The following log levels are supported and captured:

DEBUG – for verbose internal flow details.
INFO – for normal progress updates (recommended default).
WARNING – for recoverable problems or anomalies.
ERROR – for failures that do not abort the task.
CRITICAL – for unrecoverable issues that likely cause failure.

Accessing Logs¶

Logs are linked to a specific Job Run and are persisted in OpenSearch.

Error Semantics¶

Jobs can complete with three outcomes:

✅ Success (task completes with no exceptions).
⚠️ Partial Success (TaskExecutionPartialError).
❌ Failure (any other exception).

Use TaskExecutionPartialError when the task completes but with non-fatal issues (e.g., partial data processed).

Scheduling & Concurrency¶

Jobs can be:

Run immediately from the UI.
Scheduled with CRON or interval-based configurations via the admin panel.

No Concurrency Control

There is no built-in mechanism to prevent a job from being executed multiple times concurrently. If a job is triggered again while a previous run is still active (manually or by schedule), both runs will proceed in parallel.

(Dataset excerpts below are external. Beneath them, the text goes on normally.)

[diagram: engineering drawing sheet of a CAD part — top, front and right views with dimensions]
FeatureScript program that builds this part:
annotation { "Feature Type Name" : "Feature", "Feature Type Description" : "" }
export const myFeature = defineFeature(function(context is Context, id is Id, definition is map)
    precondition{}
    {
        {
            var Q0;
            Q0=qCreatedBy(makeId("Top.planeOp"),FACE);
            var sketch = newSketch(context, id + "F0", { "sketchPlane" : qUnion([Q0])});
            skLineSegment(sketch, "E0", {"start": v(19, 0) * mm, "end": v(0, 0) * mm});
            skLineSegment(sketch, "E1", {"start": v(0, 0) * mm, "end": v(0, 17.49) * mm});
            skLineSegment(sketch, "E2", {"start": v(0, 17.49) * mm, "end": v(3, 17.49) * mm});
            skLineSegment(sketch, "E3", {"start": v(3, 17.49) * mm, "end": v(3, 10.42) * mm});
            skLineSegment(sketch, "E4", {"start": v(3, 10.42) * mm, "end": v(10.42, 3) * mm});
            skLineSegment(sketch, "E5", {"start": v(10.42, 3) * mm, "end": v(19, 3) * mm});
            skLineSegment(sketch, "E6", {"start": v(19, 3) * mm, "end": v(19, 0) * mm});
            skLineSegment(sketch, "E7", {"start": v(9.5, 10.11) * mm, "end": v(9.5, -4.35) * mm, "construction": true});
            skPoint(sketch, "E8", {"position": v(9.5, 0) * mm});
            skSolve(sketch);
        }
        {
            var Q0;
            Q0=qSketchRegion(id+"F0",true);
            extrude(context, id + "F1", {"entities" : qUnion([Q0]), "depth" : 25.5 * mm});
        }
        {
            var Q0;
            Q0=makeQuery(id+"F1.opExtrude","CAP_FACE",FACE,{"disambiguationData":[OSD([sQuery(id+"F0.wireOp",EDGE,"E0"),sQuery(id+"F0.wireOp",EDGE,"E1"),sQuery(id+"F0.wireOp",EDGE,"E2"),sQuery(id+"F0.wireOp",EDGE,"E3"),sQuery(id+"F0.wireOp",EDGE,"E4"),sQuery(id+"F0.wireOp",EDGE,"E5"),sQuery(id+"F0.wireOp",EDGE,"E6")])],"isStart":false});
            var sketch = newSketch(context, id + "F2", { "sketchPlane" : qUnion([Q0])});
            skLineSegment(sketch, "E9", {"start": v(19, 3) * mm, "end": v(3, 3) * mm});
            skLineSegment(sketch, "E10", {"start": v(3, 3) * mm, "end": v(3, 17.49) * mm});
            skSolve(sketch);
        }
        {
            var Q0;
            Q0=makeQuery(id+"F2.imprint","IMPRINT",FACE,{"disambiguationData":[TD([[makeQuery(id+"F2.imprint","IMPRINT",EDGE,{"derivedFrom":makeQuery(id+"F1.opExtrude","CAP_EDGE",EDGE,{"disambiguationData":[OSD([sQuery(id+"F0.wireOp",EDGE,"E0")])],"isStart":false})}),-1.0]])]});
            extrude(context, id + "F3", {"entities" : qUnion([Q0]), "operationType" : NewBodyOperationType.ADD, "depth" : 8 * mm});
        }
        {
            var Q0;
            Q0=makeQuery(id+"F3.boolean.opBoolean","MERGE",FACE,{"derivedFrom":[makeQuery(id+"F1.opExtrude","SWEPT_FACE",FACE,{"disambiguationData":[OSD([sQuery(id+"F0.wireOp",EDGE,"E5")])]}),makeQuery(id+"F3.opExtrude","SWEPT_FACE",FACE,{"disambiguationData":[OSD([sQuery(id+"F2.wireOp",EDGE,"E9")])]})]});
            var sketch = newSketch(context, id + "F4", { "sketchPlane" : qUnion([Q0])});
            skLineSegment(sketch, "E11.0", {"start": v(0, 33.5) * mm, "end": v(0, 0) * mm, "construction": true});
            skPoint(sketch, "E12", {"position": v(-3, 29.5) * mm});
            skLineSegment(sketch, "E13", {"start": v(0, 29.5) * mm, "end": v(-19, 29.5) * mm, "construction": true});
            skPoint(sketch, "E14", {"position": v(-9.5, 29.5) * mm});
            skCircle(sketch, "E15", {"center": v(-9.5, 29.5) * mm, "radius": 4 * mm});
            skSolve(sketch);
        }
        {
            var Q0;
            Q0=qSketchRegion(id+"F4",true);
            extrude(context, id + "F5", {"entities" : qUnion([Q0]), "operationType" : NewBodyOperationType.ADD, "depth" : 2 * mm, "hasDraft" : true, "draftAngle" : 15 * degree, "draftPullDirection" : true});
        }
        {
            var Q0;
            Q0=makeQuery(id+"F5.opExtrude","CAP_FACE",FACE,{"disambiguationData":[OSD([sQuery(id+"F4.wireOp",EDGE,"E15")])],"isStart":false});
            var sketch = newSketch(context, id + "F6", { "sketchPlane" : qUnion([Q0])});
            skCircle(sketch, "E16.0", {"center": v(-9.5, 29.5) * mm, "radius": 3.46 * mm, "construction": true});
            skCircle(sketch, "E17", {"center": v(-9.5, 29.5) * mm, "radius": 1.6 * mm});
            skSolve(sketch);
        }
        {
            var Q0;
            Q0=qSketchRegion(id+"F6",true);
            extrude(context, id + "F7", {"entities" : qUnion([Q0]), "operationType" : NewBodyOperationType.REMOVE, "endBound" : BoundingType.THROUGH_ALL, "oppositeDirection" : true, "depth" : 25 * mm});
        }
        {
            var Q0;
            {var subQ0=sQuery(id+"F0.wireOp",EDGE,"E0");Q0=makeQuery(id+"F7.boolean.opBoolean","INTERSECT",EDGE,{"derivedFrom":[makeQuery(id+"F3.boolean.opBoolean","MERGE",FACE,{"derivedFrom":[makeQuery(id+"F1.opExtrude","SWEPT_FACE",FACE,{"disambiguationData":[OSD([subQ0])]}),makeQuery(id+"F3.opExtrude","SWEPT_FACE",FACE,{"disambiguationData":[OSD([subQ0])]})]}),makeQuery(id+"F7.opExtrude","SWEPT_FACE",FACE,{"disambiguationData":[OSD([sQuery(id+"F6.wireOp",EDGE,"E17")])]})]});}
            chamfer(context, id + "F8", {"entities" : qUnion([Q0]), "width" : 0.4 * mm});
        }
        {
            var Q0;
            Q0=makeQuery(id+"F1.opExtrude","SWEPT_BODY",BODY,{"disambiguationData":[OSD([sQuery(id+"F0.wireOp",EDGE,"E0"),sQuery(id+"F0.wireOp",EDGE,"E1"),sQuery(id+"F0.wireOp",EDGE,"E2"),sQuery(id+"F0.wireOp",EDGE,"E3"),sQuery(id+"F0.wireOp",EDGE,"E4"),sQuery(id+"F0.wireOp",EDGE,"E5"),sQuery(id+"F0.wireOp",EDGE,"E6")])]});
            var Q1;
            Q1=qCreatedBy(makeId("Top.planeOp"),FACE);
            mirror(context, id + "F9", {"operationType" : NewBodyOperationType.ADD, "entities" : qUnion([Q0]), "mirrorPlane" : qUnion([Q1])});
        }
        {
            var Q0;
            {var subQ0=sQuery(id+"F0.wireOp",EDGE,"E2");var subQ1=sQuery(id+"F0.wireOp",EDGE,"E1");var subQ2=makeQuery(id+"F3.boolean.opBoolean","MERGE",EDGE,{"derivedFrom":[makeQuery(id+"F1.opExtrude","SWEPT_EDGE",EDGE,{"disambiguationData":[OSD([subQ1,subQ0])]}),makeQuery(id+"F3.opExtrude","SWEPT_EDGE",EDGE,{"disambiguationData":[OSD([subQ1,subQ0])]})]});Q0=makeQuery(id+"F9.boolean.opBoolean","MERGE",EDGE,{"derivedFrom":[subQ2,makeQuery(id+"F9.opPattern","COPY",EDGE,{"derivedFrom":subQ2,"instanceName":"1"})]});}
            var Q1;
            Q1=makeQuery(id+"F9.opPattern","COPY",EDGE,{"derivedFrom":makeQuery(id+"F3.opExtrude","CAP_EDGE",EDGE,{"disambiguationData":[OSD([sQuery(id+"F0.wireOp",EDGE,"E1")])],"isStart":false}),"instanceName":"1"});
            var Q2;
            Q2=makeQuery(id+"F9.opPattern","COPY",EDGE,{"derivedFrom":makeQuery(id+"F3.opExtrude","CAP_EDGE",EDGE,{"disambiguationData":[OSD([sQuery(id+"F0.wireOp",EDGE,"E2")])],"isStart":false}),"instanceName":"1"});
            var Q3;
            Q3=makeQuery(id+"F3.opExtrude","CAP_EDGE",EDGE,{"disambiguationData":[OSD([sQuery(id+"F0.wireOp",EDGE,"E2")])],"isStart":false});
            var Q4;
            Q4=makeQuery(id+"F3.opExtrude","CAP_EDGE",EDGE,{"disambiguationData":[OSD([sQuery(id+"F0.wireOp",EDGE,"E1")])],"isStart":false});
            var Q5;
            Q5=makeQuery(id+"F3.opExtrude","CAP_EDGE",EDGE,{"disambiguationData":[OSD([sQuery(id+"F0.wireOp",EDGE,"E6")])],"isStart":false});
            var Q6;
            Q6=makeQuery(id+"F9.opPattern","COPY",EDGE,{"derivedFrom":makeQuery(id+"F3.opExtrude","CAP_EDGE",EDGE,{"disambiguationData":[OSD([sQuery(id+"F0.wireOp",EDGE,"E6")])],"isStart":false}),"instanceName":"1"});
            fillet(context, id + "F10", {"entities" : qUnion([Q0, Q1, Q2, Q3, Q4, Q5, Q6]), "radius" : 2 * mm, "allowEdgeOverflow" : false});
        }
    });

Developers are responsible for ensuring that the underlying Celery task is idempotent and safe to run concurrently, especially when modifying shared data or external systems.

Security Model¶

Only administrators (users with access to the admin panel) can view, configure, or run jobs.
There is currently no per-tenant job isolation.

Extensibility¶

Developers can:

Define new jobs by subclassing JobType or using the JobType.create() factory.
Customize input schemas via Marshmallow.
Use standard Celery tooling for scaling, monitoring, and worker management.

Known Limitations¶

No native support for job dependencies or chaining.
No retry strategy at the job system level (rely on Celery’s retry mechanism).
No multi-tenant separation of job visibility or logs.
No CLI utilities for job introspection (UI/API only).